Basically what appears below is Rob Allen's process but fleshing out the details a tiny bit for Big Sur. Essential to this process is the OSXPhotos Python program.
Ingredients
- Adobe Lightroom Classic v9.4 (on High Seria, OS v10.13.6)
- Apple Photos v6 (on Big Sur, OS v11.2.1)
- exiftool - used by OSXPhotos
- OSXPhotos - extracts files with keyword data from Photos
- collection-creator plugin
- Comfort level using Terminal
- Install homebrew using Terminal:
git -C /usr/local/Homebrew/Library/Taps/homebrew/homebrew-core fetch --unshallow - Install exiftool - go to https://exiftool.org/ and download and install the MacOS Package.
- Install OSXPhoto.
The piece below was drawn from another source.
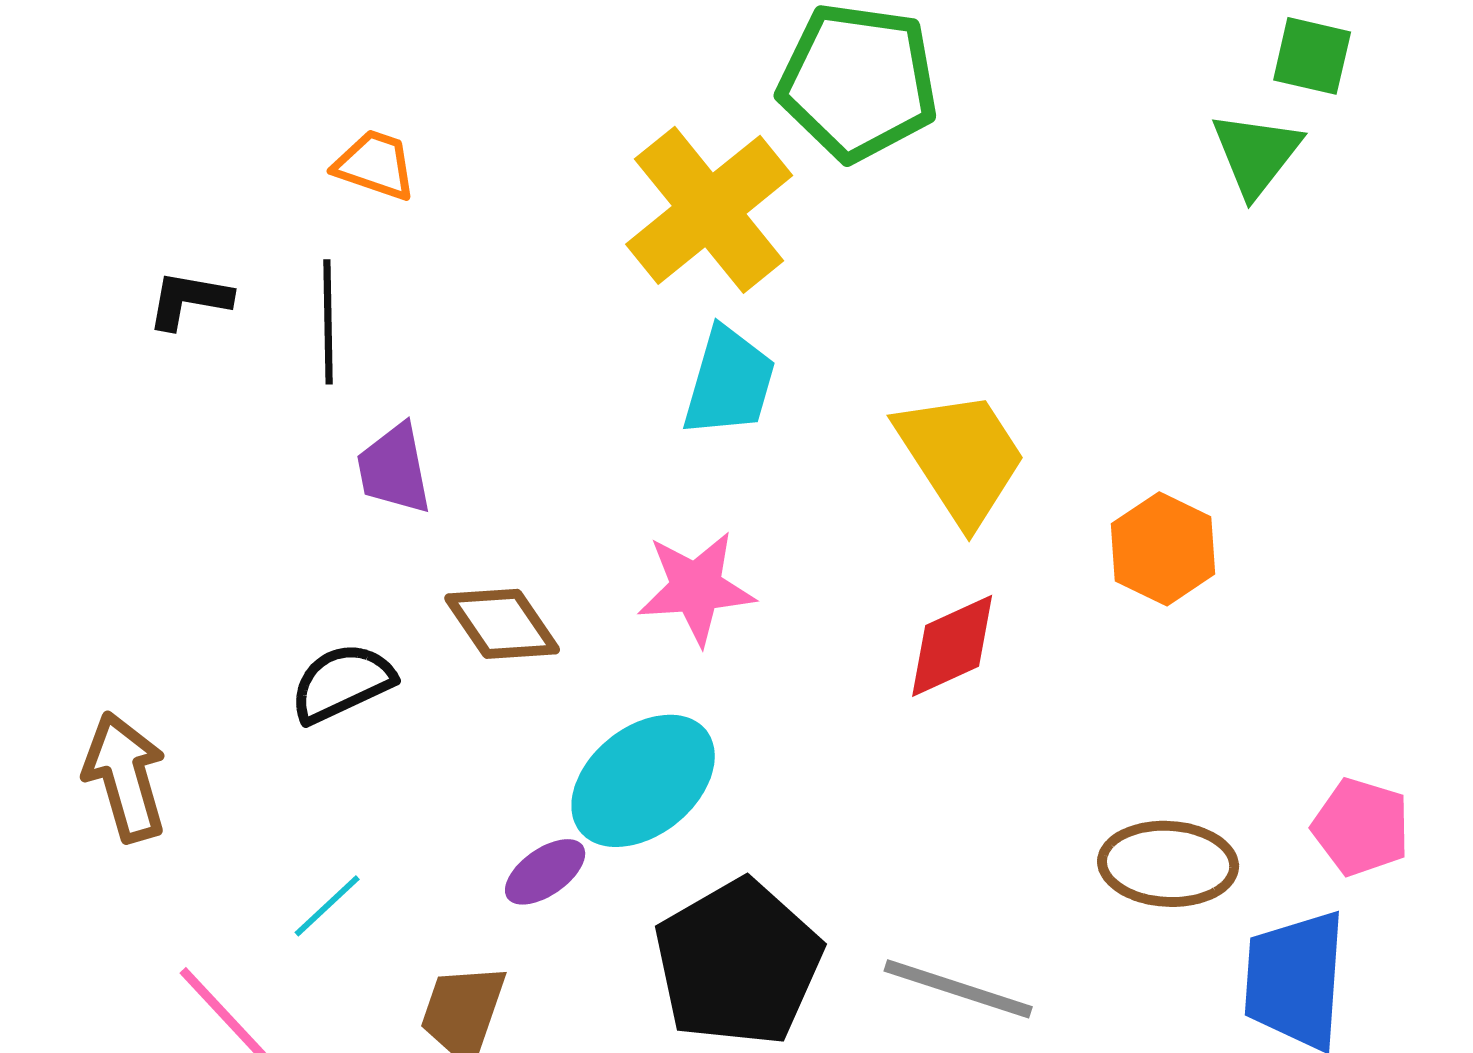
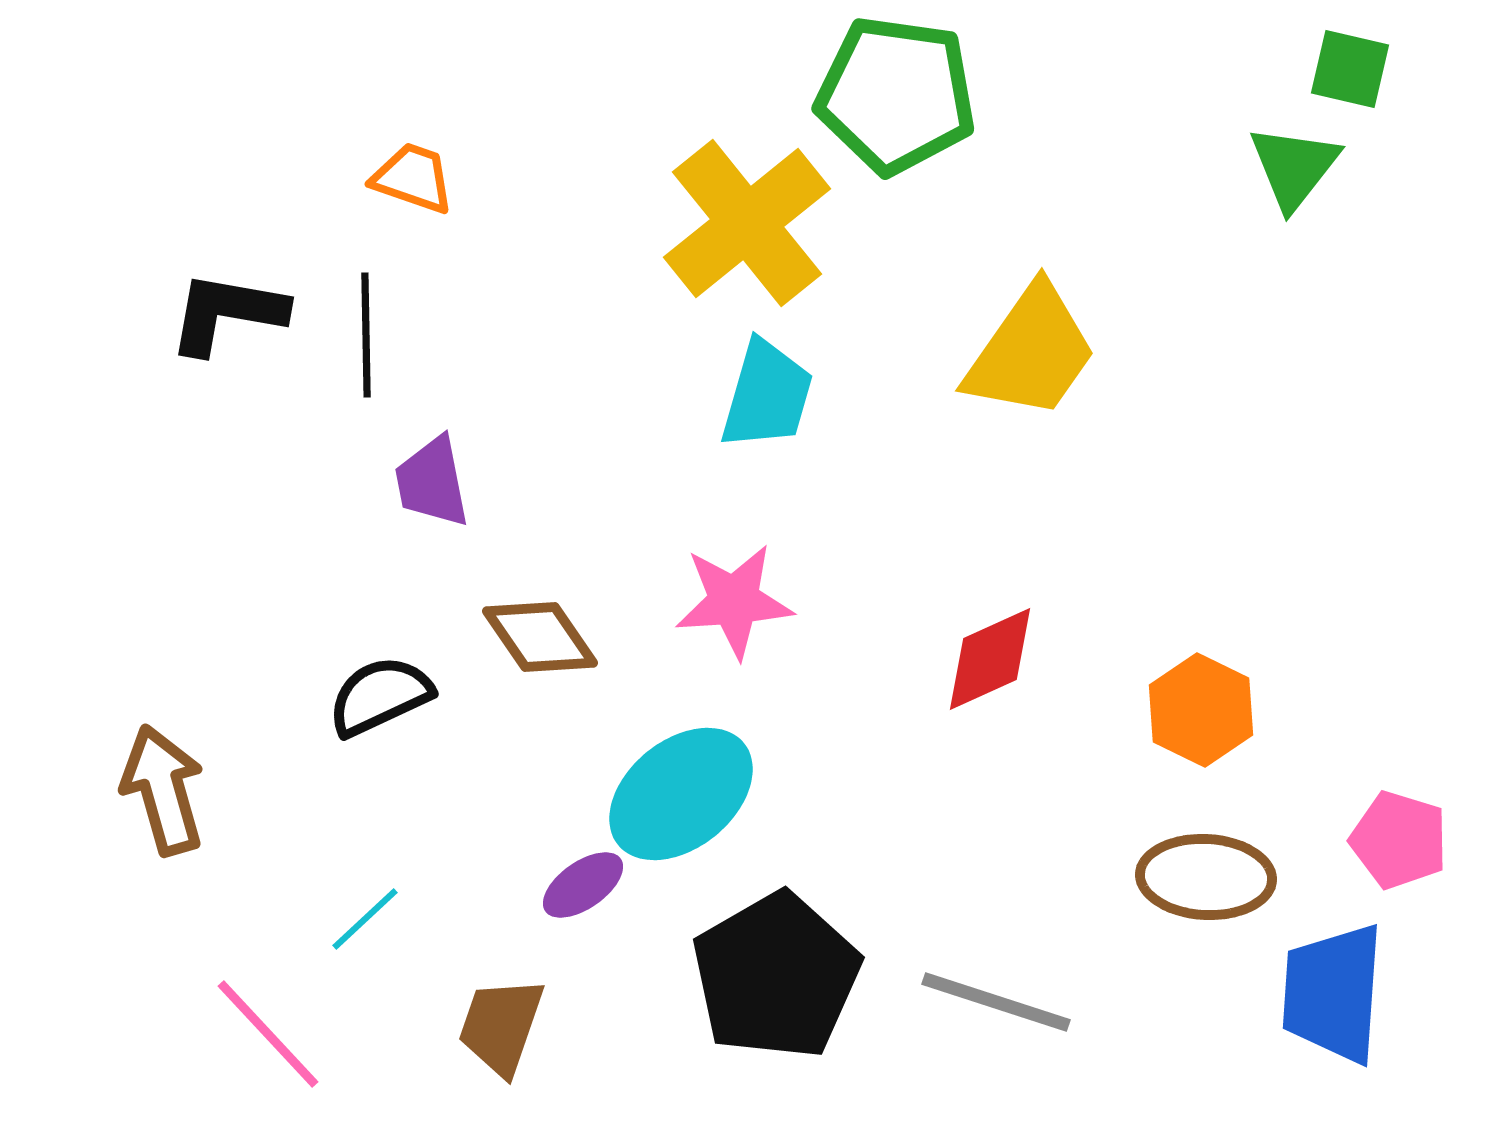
black L-shape: (189, 300) -> (227, 313), size x1.4
yellow trapezoid: (961, 457) -> (1031, 352), moved, turned 68
orange hexagon: (1163, 549) -> (1201, 710), moved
You may be better off using pipx via Terminal as the instructions suggest, but I downloaded the source and then ran setup via Terminal:
cd Desktop/osxphotos-master
python3 setup.py install - Run OSXPhoto. Details of how the Python script command is put together are here. Within this command you'll see that exiftool is being used. This is what I ran in Terminal:
osxphotos export ~/Desktop/photos --sidecar xmp --keyword-template "PhotosExport>{folder_album(>)}" --exiftool - Use rsync to copy all of the exported files from my Big Sur computer to an external drive:
rsync -aE ~/Desktop/photos /Volumes/seagate/photos\ export\ big\ sur\ w\ xif - Plug in the external drive to the High Seria computer
- Run Import in Lightroom Classic using the Copy function so that it will take the file from the external drive and copy it to the local drive. I had over 70,000 photos so this took somewhere around 16 hours. I didn't time it and likely you'll have a faster computer than the old one that I run High Seria on.
- Check the keywords in Lightroom Classic. You should see your old keywords along with the folders named "PhotosExport ..." They will arrange in a keyword hierarchy based on the Apple Photos folder structure based on the ">" used during export in step 4.
- In Lightroom rename the keyword "PhotosExport" to "_Keywords To Become Collections". This is necessary for the next step, so that the correct keywords are used as collection names.
- Install and run the Lightroom plug-in, collection-creator. Instructions are on the Git page.
- Now the keywords will show up as collections with the same hierarchy preserved.